→ Text for analysis
§

- Directed by: Eric Louzil
- Written by: Craig Kusaba Duke Howard Eric Louzil
- Produced by: Eric Louzil
- Starring: Melanie Coll; William J. Kulzer; Judi Trevor; Dee Booher;
- Cinematography: Ron Chapman
- Edited by: Steve Mann Thomas R. Rondinella
- Music by: John Massari
- Production companies: Mesa Films Troma Team
- Distributed by: Troma Team
- Release dates: May 1987 (Cannes Film Festival); February 19, 1988 (U.S. theatrical release);
- Running time: 92 minutes
- Country: United States
- Language: English
- Budget: $1.5 million

= Lust for Freedom =

1987 film by Eric Louzil

Lust for Freedom is a 1987 "women in prison" film directed, produced and co-written by Eric Louzil, and starring Melanie Coll. The film was originally shot at a cost of $50,000 in 1985, under the title of Georgia County Lock-up. In 1986, Troma Team provided $125,000 to alter the film for a theatrical release. The film premiered at the Cannes Film Festival in 1987, before premiering theatrically the following year.

==Plot==
The film is narrated by Gillian Kaites, an undercover detective who witnesses the murder of her fiancé/partner during a drug bust that has gone wrong. Gillian takes a road trip afterwards and is kidnapped by the corrupt Georgia County police and prison force along the California-Mexico border. Gillian is framed for a crime she did not commit and is sent to a prison where other kidnapped women have been sent and are subjected to abuse. Gillian, with help from the other women, plots to escape the prison.

==Cast==
- Melanie Coll as Gillian Kaites
- William J. Kulzer as Sheriff Coale
- Judi Trevor as Ms. Pusker
- Howard Knight as Warden Maxell
- Elizabeth Carlisle as Vicky
- Dee Booher as Edna "Big Eddie" (credited as Dee "Queen Kong" Booher)

§

→ Given data
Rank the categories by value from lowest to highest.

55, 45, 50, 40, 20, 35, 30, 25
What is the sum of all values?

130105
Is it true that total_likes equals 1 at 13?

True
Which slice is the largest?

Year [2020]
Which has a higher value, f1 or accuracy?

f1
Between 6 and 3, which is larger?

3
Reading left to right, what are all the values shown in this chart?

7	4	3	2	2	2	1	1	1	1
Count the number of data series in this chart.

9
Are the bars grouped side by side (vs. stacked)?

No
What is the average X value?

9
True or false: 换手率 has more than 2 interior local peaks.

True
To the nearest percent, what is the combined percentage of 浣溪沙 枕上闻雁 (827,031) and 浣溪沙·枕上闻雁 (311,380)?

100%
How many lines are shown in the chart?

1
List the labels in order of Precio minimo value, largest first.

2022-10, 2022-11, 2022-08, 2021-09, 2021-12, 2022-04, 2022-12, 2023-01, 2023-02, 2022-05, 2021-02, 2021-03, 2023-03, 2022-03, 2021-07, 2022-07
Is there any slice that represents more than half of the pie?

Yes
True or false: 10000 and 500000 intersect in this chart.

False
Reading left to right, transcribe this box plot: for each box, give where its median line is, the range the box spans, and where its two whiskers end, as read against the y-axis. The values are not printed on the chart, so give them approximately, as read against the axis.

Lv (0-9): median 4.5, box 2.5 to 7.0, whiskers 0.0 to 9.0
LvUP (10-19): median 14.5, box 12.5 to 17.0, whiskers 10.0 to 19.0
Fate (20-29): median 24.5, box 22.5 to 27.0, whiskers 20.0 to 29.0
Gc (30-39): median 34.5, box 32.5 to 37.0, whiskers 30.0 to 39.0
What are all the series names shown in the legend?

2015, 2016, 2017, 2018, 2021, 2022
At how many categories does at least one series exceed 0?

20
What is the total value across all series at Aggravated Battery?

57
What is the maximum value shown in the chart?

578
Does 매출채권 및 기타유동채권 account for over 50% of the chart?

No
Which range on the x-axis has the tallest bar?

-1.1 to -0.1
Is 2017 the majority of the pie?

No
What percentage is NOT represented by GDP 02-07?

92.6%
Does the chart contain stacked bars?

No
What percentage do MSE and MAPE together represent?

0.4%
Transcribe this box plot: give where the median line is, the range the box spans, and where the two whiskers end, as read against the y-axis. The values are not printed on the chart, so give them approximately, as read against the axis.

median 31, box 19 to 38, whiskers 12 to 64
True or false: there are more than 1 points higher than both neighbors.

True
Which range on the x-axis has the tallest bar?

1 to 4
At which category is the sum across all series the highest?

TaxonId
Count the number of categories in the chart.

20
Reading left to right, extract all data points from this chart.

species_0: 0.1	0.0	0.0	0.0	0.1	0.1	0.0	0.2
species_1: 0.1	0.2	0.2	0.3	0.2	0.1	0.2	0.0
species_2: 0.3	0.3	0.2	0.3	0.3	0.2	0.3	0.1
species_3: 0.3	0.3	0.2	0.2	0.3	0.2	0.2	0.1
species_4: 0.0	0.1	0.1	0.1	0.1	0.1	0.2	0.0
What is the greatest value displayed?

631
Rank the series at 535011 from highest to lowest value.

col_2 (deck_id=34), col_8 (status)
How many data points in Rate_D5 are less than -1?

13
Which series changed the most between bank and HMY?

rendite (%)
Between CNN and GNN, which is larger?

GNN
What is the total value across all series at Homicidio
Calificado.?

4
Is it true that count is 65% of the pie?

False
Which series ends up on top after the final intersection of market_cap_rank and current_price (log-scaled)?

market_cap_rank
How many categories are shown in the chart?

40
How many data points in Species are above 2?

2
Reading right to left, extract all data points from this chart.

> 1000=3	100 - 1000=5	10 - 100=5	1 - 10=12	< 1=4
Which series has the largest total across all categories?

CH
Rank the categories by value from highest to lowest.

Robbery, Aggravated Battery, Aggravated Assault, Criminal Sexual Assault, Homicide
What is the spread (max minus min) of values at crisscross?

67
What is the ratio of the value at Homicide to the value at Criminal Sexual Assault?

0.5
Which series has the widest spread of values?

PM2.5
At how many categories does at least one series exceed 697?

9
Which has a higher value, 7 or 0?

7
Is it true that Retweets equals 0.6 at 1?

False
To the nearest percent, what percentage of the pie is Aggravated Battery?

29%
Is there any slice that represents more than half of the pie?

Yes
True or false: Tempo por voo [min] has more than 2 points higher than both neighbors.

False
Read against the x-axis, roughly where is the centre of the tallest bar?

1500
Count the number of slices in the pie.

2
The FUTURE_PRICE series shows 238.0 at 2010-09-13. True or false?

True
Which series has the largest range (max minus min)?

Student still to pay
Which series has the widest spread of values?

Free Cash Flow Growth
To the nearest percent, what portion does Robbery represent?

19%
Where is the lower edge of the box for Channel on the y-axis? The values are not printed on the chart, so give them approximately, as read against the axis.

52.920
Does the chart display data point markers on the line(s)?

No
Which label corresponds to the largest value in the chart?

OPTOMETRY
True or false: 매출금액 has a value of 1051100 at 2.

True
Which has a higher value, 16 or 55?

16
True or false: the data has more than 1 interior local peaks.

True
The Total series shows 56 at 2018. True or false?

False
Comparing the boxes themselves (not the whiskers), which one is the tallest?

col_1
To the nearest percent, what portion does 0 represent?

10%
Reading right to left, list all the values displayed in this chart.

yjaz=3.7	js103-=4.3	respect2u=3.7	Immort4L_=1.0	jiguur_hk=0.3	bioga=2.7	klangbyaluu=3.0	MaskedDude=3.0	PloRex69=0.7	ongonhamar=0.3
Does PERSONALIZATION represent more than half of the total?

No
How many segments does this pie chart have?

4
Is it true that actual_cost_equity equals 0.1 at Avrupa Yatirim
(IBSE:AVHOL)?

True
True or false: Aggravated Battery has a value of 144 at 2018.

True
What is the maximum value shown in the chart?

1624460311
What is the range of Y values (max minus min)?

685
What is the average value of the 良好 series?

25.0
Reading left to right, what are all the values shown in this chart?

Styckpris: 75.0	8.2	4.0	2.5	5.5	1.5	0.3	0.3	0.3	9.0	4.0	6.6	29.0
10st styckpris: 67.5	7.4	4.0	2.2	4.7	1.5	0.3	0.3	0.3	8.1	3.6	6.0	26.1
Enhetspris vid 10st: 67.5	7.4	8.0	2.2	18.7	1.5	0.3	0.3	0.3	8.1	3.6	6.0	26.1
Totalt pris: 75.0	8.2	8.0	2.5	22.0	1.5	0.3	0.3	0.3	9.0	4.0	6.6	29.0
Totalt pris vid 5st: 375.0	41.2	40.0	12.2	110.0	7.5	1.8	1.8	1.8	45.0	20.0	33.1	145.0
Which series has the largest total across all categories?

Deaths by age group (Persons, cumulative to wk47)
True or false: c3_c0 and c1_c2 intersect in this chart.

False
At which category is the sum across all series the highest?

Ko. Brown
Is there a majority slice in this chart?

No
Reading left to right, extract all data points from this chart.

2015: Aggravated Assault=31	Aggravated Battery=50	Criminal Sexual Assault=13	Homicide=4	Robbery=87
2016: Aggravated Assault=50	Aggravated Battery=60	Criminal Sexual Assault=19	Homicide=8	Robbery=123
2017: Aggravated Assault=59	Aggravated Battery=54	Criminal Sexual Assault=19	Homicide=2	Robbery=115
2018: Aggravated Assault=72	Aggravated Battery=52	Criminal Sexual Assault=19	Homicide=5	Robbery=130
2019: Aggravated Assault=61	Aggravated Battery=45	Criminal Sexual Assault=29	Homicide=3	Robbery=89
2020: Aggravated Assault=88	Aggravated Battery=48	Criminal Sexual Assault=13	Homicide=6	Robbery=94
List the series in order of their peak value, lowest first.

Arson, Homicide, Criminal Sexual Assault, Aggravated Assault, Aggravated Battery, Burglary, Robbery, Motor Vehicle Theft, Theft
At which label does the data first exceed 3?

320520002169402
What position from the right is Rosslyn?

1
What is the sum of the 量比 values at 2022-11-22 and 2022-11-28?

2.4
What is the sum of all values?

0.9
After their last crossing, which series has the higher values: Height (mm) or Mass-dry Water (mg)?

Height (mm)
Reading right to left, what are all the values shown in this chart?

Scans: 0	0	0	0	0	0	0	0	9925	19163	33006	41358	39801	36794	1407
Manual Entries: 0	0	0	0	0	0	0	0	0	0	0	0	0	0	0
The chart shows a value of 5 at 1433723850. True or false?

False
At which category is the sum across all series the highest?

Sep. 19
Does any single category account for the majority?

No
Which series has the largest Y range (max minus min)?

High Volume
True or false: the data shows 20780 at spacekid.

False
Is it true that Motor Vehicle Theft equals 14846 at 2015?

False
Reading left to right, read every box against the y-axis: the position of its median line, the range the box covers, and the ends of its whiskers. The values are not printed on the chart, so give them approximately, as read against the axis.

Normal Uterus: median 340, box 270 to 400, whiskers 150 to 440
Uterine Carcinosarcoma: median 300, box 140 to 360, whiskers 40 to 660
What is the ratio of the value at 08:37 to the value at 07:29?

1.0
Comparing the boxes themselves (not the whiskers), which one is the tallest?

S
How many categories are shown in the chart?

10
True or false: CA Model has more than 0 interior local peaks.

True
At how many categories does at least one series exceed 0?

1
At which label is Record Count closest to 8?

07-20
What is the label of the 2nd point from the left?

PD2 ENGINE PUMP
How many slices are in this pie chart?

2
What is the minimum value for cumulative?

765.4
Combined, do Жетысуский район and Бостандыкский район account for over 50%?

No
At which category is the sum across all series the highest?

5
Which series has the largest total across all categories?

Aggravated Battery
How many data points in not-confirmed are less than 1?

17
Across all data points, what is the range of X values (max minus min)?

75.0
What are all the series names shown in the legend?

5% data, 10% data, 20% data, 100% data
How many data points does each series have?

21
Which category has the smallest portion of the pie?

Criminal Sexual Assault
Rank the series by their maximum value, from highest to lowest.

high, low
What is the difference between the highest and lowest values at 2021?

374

§

→ Questions to answer
a: In the Lust for Freedom article, under what title was the film originally shot in 1985?
b: Quote word for word the passage of the Lust for Freedom article that begins with "1987 film by" and ends with "the following year.".
None of the entries has any bearing on what you are asked to do.

→ Results for each task
a: Georgia County Lock-up

b:
1987 film by Eric Louzil

Lust for Freedom is a 1987 "women in prison" film directed, produced and co-written by Eric Louzil, and starring Melanie Coll. The film was originally shot at a cost of $50,000 in 1985, under the title of Georgia County Lock-up. In 1986, Troma Team provided $125,000 to alter the film for a theatrical release. The film premiered at the Cannes Film Festival in 1987, before premiering theatrically the following year.